Industrial power rates are kept low, meanwhile, with commercial clients paying half the rate of residential customers. The state has long boasted about its low-cost coal power for manufacturing. But coal reliance could become a problem for attracting larger companies, which are implementing sustainability standards that can’t be met in a state where nearly all power is provided by coal.
In January, the gas lobby and the West Virginia Manufacturers Association pushed for a bill that would direct the state Department of Economic Development to seek out sites for natural gas electric generation and encourage rapid permitting and development at those sites.
“West Virginia’s natural gas producers need more local utilization, and the bill provides a much-needed signal to investors that we are open for business with power generation projects,” Gas and Oil Association of West Virginia Executive Director Charlie Burd told the Gazette-Mail. But the bill, titled the Grid Stabilization and Security Act, lost steam and last week was placed on the House’s inactive calendar.
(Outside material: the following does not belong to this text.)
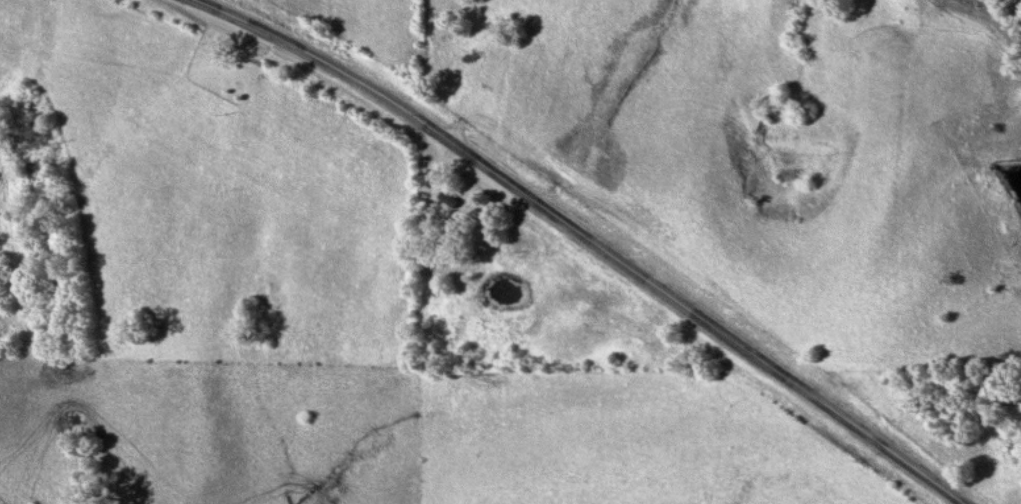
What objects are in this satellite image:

Instead, lawmakers moved ahead with a bill instructing the department to accelerate coal power generation projects, which argues that more coal would “stabilize the price of electricity while increasing its reliability and availability.”
Meanwhile, the Office of Coalfield Community Development, which was originally set up to help West Virginia transition away from coal, is now being called in to help revive the industry. A new bill directs the office to recruit coal miners, create public programming on the benefits of coal, and identify coal-using manufacturers in order to “sustain, protect, and expand their continued operation and reliance on West Virginia coal.”
Perhaps surprisingly, however, several supporters of that legislation also voted in favor of promoting gas, subsidizing the new battery plant, and lifting the ban on nuclear.
Supporters like Democratic Delegate Evan Hansen have suggested that old coal plants could be refitted with small nuclear reactors. A September coal-to-nuclear transition report by the Department of Energy, which studied nearly 400 retired and operating coal power plants, found that 80 percent are good candidates to be retooled with an advanced nuclear reactor.
The key impetus for lifting the ban seems to have been the desire to attract companies that use clean energy. Both the West Virginia Manufacturers Association and West Virginia Chamber of Commerce supported lifting the ban, which had been in place since 1996.
In January of last year, the steelmaker Nucor announced a new sheet steel mill in West Virginia. Rather than relying on coal-fired furnaces, Nucor pioneered use of the electric-arc furnace for steelmaking, and has recently announced new sustainability commitments. Later that same month, the House and Senate voted to overturn the ban on nuclear power.